The United States is about to co-host the largest World Cup in history while simultaneously telling one of the qualified nations it cannot train on American soil. Mexico has now stepped into that breach, and the optics are brutal for Washington.

President Claudia Sheinbaum announced Sunday that Mexico would welcome Iran's national football team for pre-tournament preparations, after US officials declined to extend the same courtesy. The decision transforms a logistical question into a geopolitical statement: even as the Trump administration trumpets an imminent peace agreement with Tehran, it cannot bring itself to let Iranian athletes use American facilities.

The hospitality gap

FIFA's 2026 World Cup will be staged across sixteen cities in the United States, Canada, and Mexico. Qualifying teams typically establish base camps in or near host nations to minimize travel fatigue and acclimate to local conditions. For Iran, that calculation has become politically radioactive. American officials, still managing the final stages of a ceasefire and sanctions negotiation, evidently concluded that welcoming the Iranian delegation would send the wrong signal—or the right signal to the wrong domestic audience.
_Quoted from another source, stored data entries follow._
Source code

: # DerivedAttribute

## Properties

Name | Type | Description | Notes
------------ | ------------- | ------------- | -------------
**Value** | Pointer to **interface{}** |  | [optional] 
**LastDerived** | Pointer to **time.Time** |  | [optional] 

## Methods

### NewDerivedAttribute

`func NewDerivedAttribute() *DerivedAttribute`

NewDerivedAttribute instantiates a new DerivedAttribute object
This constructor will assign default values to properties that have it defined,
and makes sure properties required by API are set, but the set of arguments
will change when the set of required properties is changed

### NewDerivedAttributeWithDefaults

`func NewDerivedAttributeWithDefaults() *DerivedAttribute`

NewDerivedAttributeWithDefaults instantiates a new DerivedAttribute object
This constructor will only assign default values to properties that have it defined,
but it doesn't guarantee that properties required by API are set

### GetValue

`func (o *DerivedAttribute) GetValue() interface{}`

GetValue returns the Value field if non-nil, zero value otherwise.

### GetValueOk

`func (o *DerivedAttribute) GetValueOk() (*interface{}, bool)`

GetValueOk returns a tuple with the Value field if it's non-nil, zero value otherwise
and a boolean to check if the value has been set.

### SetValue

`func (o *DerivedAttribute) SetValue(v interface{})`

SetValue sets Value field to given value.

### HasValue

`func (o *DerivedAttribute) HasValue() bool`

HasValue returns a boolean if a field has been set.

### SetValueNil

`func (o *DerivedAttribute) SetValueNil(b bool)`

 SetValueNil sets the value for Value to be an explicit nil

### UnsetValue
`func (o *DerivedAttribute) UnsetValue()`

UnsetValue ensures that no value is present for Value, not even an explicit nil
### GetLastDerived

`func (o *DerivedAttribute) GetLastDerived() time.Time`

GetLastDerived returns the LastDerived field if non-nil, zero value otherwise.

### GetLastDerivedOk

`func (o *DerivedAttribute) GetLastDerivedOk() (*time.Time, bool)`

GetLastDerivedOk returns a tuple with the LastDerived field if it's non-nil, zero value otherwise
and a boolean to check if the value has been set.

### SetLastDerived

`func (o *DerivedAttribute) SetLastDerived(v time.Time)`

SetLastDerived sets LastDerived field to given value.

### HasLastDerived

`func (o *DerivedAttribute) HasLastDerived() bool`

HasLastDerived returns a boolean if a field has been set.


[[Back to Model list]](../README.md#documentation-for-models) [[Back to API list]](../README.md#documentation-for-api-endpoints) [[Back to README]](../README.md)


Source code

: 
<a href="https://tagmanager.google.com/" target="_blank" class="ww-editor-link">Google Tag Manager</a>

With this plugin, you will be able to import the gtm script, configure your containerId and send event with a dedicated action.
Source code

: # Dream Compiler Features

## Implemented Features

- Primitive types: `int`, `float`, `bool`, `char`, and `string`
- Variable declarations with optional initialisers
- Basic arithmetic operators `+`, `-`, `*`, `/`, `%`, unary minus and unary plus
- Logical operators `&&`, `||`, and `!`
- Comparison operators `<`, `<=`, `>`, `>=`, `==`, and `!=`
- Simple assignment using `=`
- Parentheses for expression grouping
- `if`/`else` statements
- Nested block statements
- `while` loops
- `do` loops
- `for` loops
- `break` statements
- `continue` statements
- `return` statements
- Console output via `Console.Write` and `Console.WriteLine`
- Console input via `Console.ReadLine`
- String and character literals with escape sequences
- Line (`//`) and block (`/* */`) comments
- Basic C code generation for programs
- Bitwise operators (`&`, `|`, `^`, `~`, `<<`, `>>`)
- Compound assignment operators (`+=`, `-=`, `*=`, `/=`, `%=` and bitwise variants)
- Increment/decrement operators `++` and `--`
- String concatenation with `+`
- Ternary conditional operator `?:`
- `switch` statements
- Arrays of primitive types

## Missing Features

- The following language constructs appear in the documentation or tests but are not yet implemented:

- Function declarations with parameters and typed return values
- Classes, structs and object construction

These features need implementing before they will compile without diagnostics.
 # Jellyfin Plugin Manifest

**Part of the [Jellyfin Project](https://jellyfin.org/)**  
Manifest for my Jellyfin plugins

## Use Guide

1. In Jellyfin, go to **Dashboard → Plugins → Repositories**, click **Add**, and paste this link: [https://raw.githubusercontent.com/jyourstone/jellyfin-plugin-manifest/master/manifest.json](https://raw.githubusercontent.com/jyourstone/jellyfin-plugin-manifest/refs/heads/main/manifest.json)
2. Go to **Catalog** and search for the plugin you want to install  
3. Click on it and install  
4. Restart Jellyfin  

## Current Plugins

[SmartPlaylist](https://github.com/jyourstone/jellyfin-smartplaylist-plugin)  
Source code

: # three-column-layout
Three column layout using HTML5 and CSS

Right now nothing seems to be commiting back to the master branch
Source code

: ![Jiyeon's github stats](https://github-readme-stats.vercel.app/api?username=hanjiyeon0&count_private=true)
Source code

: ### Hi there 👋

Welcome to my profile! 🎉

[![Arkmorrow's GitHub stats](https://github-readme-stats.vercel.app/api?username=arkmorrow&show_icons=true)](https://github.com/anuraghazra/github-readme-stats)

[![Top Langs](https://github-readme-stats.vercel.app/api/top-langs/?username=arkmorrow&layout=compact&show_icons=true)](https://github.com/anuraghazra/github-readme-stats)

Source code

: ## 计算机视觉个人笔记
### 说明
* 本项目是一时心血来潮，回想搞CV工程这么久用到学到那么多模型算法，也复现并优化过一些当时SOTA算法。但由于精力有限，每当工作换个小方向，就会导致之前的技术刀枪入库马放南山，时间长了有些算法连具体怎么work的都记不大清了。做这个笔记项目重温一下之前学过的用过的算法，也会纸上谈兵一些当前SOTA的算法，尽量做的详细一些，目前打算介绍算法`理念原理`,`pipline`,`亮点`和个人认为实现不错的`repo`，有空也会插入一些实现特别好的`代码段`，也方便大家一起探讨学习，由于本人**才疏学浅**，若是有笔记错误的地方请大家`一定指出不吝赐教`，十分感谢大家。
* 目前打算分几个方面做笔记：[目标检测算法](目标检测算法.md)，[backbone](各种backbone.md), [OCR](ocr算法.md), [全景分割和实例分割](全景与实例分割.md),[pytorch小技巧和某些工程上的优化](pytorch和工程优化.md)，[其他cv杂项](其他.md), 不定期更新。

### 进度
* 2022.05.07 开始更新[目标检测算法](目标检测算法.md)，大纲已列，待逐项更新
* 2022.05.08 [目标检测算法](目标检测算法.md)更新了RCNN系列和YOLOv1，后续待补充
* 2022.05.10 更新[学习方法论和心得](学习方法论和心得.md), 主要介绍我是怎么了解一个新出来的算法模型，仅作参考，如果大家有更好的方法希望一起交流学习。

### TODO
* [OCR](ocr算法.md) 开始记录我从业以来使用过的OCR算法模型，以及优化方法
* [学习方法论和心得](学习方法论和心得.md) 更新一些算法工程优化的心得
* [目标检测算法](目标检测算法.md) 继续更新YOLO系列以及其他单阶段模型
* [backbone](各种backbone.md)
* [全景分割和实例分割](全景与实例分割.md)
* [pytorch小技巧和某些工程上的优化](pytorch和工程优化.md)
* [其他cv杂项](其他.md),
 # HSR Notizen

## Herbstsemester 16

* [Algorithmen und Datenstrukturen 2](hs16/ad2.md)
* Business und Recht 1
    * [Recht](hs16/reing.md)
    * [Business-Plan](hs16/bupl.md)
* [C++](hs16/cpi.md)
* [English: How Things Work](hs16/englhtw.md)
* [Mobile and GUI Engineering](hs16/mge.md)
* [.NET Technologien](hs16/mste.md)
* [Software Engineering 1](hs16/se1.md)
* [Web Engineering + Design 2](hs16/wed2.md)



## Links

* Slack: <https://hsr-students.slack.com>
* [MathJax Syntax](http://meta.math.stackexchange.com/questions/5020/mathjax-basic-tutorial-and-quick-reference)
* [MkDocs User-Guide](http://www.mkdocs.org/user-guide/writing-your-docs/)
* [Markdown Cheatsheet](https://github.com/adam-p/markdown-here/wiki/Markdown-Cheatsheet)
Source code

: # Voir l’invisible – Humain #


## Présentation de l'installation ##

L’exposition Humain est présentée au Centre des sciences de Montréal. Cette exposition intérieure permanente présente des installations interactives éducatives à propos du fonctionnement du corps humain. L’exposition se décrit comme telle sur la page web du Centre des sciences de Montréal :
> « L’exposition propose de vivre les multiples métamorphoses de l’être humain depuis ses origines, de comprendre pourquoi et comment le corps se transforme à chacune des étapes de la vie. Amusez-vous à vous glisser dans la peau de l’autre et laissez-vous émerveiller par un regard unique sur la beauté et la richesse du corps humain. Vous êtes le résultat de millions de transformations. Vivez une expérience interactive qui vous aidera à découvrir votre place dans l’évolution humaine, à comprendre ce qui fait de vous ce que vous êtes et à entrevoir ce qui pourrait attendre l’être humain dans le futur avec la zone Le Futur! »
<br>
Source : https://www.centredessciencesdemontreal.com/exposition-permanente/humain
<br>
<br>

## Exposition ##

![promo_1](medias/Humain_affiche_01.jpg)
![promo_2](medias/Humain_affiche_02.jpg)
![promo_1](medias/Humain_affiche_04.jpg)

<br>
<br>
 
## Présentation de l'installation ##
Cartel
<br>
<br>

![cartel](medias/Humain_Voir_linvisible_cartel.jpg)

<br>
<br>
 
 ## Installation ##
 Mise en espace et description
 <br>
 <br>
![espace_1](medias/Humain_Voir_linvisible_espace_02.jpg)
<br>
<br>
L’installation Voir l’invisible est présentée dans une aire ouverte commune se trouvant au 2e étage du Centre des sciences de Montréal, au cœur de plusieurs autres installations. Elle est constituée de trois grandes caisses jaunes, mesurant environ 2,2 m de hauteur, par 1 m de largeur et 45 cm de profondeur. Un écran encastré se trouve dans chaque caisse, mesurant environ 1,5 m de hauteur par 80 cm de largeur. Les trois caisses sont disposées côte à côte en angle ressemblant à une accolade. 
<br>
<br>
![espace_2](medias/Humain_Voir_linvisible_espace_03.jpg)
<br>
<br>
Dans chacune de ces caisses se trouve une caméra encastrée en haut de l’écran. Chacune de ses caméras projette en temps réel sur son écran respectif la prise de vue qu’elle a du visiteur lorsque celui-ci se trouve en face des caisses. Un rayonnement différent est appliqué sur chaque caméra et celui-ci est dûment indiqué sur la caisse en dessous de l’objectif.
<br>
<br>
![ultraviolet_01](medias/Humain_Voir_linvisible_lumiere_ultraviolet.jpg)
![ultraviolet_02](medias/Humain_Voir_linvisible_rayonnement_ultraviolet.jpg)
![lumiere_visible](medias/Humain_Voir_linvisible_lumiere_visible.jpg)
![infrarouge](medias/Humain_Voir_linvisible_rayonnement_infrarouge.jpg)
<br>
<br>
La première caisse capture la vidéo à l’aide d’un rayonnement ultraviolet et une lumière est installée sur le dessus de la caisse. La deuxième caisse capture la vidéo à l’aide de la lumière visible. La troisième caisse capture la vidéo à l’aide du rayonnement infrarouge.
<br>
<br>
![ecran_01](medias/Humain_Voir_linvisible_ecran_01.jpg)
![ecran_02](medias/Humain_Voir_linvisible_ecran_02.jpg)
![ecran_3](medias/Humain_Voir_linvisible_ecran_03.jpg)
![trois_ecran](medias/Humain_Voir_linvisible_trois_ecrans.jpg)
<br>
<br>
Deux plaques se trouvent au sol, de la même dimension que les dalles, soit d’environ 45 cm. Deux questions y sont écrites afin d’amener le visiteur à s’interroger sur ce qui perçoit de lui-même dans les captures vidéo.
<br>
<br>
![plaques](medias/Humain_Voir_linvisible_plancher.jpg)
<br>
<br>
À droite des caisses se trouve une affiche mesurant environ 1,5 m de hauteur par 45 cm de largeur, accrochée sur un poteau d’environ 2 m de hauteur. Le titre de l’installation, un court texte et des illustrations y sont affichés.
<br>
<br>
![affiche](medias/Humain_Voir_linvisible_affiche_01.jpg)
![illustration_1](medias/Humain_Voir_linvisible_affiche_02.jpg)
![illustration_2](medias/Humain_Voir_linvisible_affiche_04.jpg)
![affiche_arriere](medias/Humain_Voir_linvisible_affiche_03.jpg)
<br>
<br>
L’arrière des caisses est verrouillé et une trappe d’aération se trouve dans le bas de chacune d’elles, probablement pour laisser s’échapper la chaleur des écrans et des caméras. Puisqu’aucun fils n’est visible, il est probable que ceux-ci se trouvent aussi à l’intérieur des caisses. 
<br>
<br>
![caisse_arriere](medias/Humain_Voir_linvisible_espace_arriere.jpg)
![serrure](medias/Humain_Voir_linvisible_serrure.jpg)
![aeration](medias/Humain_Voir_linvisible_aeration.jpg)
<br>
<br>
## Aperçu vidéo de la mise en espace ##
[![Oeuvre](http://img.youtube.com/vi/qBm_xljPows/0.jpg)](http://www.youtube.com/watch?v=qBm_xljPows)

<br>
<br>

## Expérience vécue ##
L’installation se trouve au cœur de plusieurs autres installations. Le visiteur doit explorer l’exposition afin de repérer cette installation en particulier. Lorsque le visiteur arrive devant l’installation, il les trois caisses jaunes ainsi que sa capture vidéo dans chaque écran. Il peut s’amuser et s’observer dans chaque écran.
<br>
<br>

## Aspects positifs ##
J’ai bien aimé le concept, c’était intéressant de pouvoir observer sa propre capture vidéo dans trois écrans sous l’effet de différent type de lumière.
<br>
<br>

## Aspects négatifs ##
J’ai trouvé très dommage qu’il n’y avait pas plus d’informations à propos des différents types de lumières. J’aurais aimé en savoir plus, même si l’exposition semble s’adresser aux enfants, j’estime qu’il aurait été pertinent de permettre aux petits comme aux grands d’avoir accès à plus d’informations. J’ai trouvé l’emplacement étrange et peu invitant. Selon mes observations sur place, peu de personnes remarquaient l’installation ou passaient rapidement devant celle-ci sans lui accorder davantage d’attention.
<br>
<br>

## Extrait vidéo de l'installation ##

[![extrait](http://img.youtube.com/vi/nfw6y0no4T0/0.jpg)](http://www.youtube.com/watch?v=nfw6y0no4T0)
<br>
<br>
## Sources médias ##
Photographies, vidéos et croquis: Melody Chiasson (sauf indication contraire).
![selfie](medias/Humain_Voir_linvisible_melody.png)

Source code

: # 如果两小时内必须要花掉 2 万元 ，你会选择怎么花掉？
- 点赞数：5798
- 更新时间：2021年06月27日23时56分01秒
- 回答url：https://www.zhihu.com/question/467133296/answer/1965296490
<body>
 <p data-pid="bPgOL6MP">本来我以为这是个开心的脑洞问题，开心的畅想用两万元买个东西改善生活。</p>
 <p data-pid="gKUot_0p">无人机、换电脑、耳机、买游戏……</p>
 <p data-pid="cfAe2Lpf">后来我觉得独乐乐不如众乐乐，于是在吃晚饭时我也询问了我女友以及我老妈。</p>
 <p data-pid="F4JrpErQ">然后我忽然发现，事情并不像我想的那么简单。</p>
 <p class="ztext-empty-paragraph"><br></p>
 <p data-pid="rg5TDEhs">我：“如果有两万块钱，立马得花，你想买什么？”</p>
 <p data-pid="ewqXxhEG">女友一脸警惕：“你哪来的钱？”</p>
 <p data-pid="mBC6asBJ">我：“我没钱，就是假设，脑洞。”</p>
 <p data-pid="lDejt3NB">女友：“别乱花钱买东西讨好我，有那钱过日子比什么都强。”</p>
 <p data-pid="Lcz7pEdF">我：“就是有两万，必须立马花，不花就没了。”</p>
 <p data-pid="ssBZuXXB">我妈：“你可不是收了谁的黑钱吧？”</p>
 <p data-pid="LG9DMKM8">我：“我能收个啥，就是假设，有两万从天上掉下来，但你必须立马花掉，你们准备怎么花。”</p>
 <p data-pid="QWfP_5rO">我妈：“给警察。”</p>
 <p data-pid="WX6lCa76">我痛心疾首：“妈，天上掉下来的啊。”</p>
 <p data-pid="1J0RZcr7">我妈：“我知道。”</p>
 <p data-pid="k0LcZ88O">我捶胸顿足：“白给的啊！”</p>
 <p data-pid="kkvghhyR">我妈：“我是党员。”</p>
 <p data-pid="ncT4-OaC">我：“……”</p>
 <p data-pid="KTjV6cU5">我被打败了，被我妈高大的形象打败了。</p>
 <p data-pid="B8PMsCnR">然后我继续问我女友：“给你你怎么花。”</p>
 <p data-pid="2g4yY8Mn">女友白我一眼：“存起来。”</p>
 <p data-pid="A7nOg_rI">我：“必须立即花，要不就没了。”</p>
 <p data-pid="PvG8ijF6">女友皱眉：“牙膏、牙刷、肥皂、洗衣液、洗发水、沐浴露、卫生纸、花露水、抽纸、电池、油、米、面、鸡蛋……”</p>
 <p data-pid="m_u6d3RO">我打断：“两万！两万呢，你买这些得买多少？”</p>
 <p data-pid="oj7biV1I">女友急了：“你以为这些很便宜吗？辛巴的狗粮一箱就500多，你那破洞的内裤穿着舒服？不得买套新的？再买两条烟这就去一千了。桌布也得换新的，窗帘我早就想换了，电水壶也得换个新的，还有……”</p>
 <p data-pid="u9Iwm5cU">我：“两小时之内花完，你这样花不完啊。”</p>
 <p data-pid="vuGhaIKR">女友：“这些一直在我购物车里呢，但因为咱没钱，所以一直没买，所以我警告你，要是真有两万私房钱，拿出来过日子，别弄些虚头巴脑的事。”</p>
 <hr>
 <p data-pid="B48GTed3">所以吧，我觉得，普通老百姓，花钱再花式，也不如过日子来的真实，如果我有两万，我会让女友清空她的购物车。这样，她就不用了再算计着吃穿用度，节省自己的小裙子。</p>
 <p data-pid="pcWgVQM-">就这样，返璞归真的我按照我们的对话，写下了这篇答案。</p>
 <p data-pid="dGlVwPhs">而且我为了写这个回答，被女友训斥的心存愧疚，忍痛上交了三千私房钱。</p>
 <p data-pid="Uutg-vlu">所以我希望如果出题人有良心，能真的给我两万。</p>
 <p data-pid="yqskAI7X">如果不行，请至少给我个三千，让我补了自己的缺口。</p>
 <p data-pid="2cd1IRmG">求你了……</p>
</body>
Sheinbaum framed her offer in characteristically direct terms: Mexico has "no issue" hosting any qualified nation. The subtext is unmistakable. Latin America's second-largest economy is positioning itself as the reasonable neighbor, willing to uphold sporting neutrality while Washington tangles itself in contradictions.

Sporting neutrality, political reality

The incident recalls the tangled history of Olympic boycotts and World Cup exclusions, where athletics become hostage to statecraft. Iran has not been banned from the tournament—FIFA has made no such move—yet the US refusal to host its team creates a de facto second-class status. Players and coaches will shuttle across the border for matches, then retreat to Mexican territory between games.

For the Trump administration, the timing is especially poor. Officials spent the weekend touting progress on a comprehensive peace framework, with the president himself declaring that a deal is imminent. Refusing to let footballers train in Arizona or Texas undercuts the narrative of reconciliation and hands critics an easy talking point: if peace is truly at hand, why treat Iran's athletes like pariahs?

Our take

Sheinbaum's offer is shrewd diplomacy dressed as sportsmanship. She gets to look magnanimous at negligible cost while highlighting American ambivalence toward the very nation it claims to be making peace with. Washington, meanwhile, is learning that you cannot announce a historic détente and simultaneously treat your counterpart's football team as a security threat. The World Cup is supposed to be a soft-power bonanza for the United States. Right now, Mexico is winning that game without kicking a ball.